**WORK ITEM**
Return the data that follows exactly, with each line intact.

----- AVAILABLE DATA -----

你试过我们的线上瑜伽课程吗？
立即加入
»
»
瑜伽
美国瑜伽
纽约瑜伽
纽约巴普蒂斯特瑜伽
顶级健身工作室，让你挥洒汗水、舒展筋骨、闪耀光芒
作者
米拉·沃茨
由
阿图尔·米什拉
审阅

-----

**ANSWER SECTION**
你试过我们的线上瑜伽课程吗？
立即加入
»
»
瑜伽
美国瑜伽
纽约瑜伽
纽约巴普蒂斯特瑜伽
顶级健身工作室，让你挥洒汗水、舒展筋骨、闪耀光芒
作者
米拉·沃茨
由
阿图尔·米什拉
审阅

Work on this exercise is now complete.